Fine, this can be done, but this is not normally the way that program working its way through a DRAM-based linked list would be doing it; the links there are very likely going to be EAs used directly. The fabric memory version of this same linked list instead requires the program to generate an EA of each node as it is working its way through the list. In short, the program model – which includes the compiler – needs to know the type of heap being used for these objects so that it can generate the correct code.
Seems like a problem, right? Well, yes and no. If working in Assembler or a language like C or C++, awareness of this difference would seem a requirement. But other object-oriented languages (Java and C# come to mind) – those languages which seem to go out of their way to hide the notion of an address from the programmer – might not perceive much of a difference. The program model would need to be aware of the difference between allocating from volatile versus non-volatile heaps, and the compilers would similarly need to be aware of this difference, but then it would seem possible for the correct type of code to be generated for these effectively different types of objects, based upon the volatile / nonvolatile attribute on the heap.

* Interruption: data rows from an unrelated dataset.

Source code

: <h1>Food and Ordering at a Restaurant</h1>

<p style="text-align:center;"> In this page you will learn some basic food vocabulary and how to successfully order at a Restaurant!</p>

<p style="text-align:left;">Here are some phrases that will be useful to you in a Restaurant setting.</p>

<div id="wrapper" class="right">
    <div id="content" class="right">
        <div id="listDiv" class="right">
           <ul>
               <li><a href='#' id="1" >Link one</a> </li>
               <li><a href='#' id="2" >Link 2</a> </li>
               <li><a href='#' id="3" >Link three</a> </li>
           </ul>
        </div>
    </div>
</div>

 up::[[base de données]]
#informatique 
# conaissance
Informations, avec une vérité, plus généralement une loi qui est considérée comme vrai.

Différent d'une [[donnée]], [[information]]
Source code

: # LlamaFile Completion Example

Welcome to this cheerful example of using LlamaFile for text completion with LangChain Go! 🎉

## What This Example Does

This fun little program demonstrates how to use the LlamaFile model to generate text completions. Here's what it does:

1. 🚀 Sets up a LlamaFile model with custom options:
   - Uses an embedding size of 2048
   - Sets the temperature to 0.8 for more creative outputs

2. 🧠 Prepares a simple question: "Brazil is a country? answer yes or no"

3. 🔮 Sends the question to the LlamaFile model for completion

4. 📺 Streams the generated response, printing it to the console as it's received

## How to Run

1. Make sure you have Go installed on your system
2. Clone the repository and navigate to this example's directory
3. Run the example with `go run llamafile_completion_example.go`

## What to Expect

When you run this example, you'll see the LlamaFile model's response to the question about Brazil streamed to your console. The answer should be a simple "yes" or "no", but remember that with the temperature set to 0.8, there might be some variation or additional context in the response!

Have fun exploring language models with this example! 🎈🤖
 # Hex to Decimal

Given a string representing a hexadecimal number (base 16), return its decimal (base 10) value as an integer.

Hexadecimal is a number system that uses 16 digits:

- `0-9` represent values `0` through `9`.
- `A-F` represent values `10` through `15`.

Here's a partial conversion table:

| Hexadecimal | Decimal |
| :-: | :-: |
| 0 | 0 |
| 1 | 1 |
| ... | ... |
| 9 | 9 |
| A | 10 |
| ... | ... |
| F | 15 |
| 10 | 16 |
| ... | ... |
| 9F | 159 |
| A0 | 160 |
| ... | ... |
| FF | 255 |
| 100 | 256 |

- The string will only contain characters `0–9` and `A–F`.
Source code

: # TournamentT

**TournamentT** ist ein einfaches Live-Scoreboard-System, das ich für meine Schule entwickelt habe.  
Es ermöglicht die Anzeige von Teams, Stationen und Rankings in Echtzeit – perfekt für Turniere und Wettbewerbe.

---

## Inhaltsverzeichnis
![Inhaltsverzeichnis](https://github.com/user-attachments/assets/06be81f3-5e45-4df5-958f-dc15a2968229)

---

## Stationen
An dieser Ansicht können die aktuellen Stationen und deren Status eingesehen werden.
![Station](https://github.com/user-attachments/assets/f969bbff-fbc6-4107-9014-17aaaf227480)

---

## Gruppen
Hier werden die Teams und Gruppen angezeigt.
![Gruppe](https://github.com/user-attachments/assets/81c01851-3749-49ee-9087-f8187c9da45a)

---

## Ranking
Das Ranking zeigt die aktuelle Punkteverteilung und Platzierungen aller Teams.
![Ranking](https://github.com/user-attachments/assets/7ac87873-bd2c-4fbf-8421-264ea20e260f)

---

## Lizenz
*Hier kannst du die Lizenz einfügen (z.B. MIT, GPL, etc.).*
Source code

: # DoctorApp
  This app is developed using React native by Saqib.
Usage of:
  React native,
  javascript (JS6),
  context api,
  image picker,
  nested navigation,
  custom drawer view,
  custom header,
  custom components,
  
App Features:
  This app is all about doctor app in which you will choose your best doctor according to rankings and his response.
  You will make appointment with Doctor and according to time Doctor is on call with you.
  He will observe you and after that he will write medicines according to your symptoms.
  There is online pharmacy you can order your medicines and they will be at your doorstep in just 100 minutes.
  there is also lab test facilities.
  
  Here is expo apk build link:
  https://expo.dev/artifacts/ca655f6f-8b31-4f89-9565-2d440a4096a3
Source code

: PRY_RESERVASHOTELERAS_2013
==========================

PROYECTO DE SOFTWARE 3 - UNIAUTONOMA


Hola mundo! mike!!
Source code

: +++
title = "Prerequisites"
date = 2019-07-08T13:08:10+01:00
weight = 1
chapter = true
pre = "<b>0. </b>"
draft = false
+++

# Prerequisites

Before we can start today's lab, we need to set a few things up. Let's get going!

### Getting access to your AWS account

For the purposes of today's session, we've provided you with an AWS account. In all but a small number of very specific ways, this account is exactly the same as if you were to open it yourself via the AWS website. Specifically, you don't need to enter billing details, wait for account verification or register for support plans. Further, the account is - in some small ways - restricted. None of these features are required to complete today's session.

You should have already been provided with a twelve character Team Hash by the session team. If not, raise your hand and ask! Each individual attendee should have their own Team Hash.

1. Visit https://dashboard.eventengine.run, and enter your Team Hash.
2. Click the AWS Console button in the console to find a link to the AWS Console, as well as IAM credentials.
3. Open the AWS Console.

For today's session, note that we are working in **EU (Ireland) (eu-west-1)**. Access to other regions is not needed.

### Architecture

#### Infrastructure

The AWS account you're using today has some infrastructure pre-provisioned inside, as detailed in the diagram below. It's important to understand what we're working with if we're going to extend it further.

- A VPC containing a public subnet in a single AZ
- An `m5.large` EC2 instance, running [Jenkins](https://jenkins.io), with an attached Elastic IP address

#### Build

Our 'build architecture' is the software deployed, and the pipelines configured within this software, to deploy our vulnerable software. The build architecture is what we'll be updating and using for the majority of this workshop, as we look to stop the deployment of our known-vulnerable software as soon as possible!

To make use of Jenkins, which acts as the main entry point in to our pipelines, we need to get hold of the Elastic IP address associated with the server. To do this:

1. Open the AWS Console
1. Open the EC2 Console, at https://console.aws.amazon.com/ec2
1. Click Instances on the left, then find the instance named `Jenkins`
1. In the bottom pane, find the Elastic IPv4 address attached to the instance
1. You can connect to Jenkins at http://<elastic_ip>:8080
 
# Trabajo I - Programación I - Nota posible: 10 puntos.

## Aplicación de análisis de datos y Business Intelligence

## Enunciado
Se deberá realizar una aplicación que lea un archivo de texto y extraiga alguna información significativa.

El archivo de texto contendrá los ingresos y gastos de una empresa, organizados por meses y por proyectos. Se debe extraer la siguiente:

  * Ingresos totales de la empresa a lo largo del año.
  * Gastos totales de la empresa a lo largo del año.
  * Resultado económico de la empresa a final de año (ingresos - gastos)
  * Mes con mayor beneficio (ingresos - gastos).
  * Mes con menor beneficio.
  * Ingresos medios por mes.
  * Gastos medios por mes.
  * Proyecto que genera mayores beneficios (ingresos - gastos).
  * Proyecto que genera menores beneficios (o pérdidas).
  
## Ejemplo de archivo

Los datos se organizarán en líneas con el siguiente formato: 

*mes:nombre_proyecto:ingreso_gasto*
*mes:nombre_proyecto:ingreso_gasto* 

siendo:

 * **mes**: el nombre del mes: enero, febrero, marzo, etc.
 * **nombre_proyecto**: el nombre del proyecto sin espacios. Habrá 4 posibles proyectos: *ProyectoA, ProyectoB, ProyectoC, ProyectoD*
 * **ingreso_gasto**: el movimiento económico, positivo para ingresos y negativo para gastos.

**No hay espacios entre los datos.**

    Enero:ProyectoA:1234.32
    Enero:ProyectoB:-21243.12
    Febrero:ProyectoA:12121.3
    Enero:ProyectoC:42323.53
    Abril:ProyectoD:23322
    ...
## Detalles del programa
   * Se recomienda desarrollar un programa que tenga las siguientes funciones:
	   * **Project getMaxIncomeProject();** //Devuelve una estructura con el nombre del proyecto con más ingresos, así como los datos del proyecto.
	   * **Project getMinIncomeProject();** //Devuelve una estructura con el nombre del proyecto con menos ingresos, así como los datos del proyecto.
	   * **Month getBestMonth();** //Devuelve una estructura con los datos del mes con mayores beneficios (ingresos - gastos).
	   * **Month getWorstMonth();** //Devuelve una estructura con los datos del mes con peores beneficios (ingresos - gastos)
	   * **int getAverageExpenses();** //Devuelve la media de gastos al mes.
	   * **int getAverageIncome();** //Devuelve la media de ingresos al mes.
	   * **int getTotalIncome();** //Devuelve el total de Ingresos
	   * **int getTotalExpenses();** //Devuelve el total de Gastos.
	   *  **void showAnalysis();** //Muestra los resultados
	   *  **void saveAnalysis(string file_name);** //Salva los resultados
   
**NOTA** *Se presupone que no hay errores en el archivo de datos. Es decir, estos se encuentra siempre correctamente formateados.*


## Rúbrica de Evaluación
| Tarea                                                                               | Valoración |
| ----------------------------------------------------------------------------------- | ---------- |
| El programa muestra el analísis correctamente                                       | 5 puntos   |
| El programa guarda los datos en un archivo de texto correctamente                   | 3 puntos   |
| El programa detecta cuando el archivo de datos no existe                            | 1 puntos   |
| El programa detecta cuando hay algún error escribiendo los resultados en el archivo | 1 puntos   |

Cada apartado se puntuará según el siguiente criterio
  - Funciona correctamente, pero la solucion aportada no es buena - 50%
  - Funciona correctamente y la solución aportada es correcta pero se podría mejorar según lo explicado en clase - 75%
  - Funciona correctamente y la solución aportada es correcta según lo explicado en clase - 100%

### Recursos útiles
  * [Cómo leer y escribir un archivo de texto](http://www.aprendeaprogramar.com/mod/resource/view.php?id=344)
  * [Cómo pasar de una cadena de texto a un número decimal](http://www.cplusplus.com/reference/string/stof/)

All that we have really done here is to begin to show how a heap in volatile memory would need to be perceived as some different than a heap in non-volatile memory. A more complete view of this can also be found here at NV-Heaps: Making Persistent Objects Fast and Safe with Next-Generation, Non-Volatile Memories. (Please note that this paper seems to assume that all cache is transparent to all memory, volatile or non-volatile, and so all cache is coherent across all processors.)
Before ending this series, we would like to refer back to another section in this series about fabric memory and ensuring recoverability. There we observed that if your intent is persistent objects, then not only would your objects need to be held in something like this NV-Heap, but persistence requires that:
- The objects actually reside in the fabric memory.
- There is provided along the way enough information to recover/restore an operation in the event of unexpected termination.
As a case in point, consider what it would take to delete that very same linked list residing in an NV-Heap. Successful destruction of that linked-list means that the fabric memory backing each of the nodes is successfully returned to the NV-Heap (or to the whole of the system) for subsequent use. The destruction needs to be done in such a way that restarting after a power failure knows just where the process left off and that recovering is even necessary. We won’t take you through the details here, the previously mentioned paper does a nice job, but here too is a further example that programming for persistence can be different than more traditional programming.